フィクションを信じられること
仮に経済的に困窮し、あわや一家離散かというほど貧しい家庭があったとします。
幸運にもいろいろな人たちが援助してくれて、この苦境を乗り切ることができたなら、彼らは貧しくてもなんとかなるという人生観をもって生きていけるのではないかと思います。
あるいは、家族愛は貧しさに負けないという信念が得られるかもしれません。
実のところ、周囲の人たちの手助けがなければ本当に離散してしまった可能性もあります。
その場合には、家族愛も貧困には勝てないというシビアな人生観へとつながることでしょう。
それも人生だと言ってしまえばそれまでですが、多くの人はそのような境遇を望まないと思います。
愛がどのような困難をも乗り越えられるとはかぎらない、というのはもしかしたらその通りなのかもしれません。
しかしたとえ本当ではない(可能性がある)としても、愛はいかなる困難にも負けないという信念を抱いて生きていた方がいいと思います。
ひょっとするとそれは文字通りの真実ではない可能性もあります。
でもそんなことはどうでもいい。
本当ではない(かもしれない)ことを、それでも信じられることが人生における幸いなのだから。

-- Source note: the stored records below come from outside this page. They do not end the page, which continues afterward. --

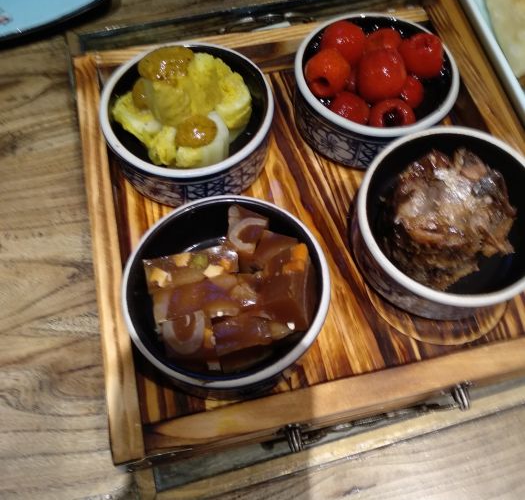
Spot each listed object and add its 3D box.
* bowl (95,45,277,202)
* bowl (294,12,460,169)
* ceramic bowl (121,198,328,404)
[{"bbox_3d":[-0.046,-0.080,0.338,0.106,0.041,0.106,0,65,0],"label":"bowl"},{"bbox_3d":[0.074,-0.108,0.359,0.106,0.041,0.106,1,65,0],"label":"bowl"},{"bbox_3d":[-0.019,0.026,0.288,0.106,0.041,0.106,0,65,0],"label":"ceramic bowl"}]

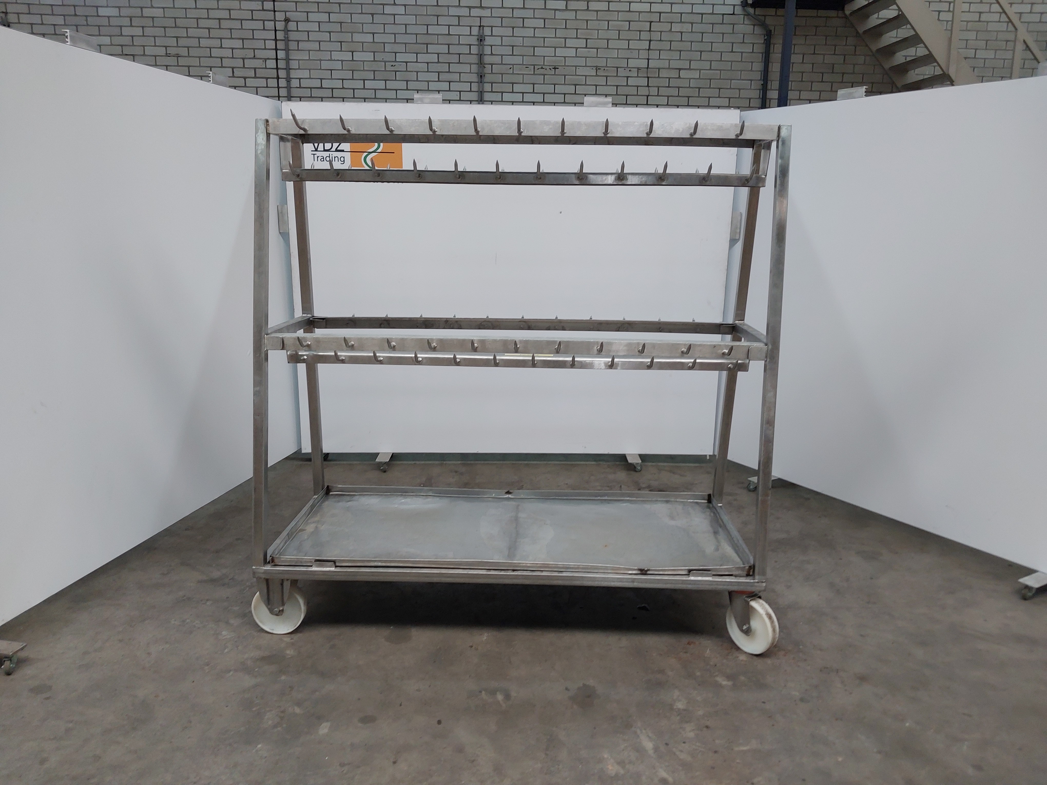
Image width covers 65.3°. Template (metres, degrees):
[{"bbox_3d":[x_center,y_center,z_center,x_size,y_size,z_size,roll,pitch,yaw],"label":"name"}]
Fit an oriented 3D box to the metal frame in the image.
[{"bbox_3d":[-0.022,-0.071,3.254,1.901,1.923,0.861,2,12,2],"label":"metal frame"}]

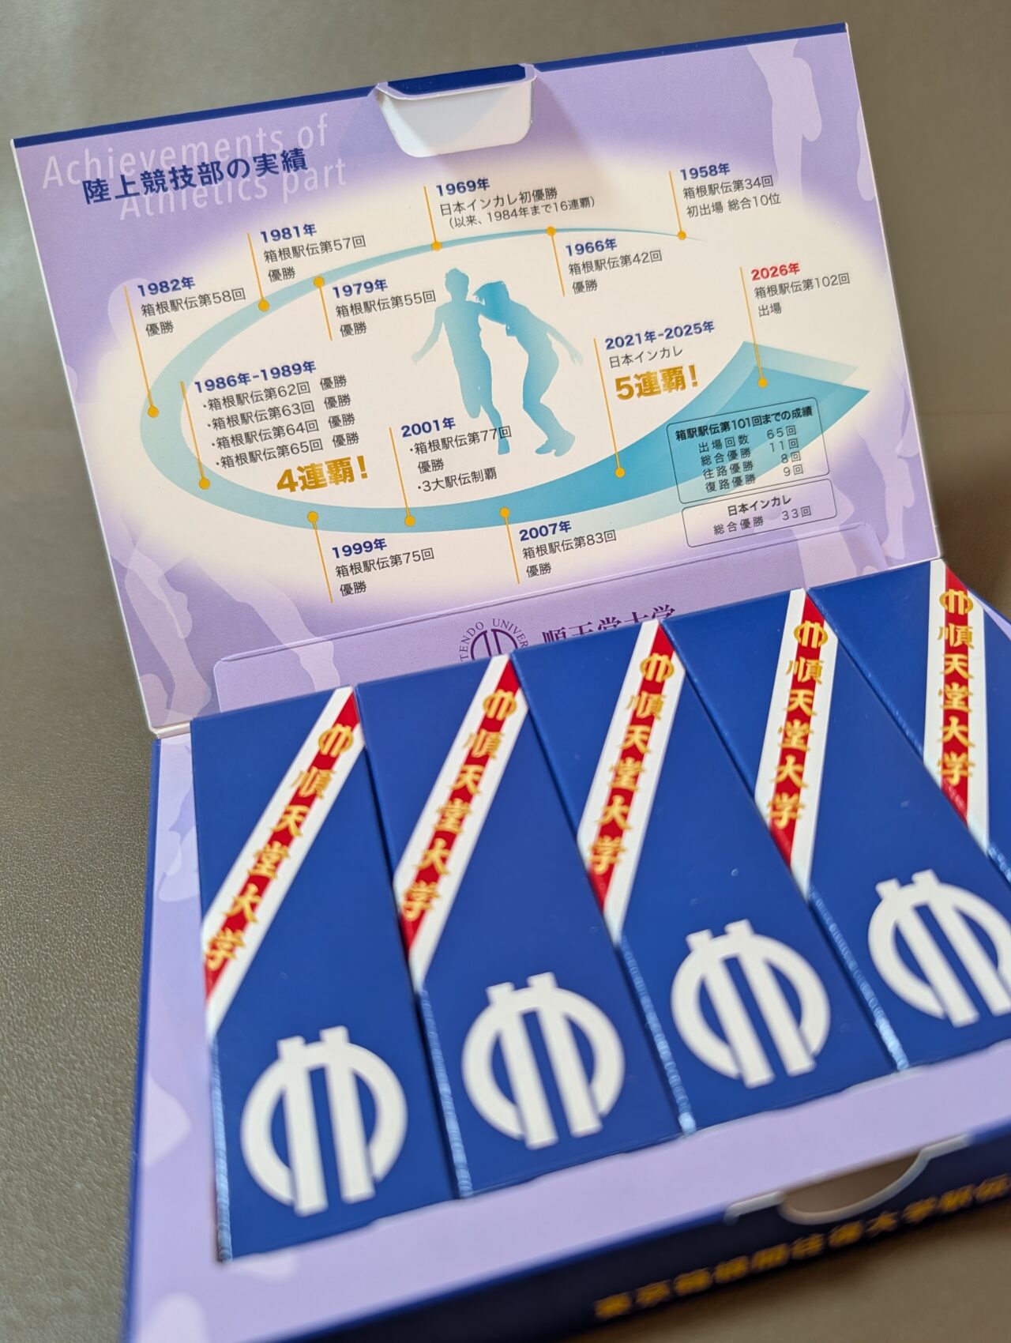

本当のことをいくら知っていても、それで幸いが得られなければ意味がありません。
(ここで言う「幸い」は必ずしも一般的な意味での幸せであるとは限りません。
表面的には幸せでなくとも、魂が満たされていれば「幸い」です)
人が生きる上で大切なのは、ある種のフィクションを信じられることだと思います。
そしてそのためにこそ、人は互いに助け合う必要があります。
人と人との支え合いは、豊かなフィクションの支え合いでもあるからです。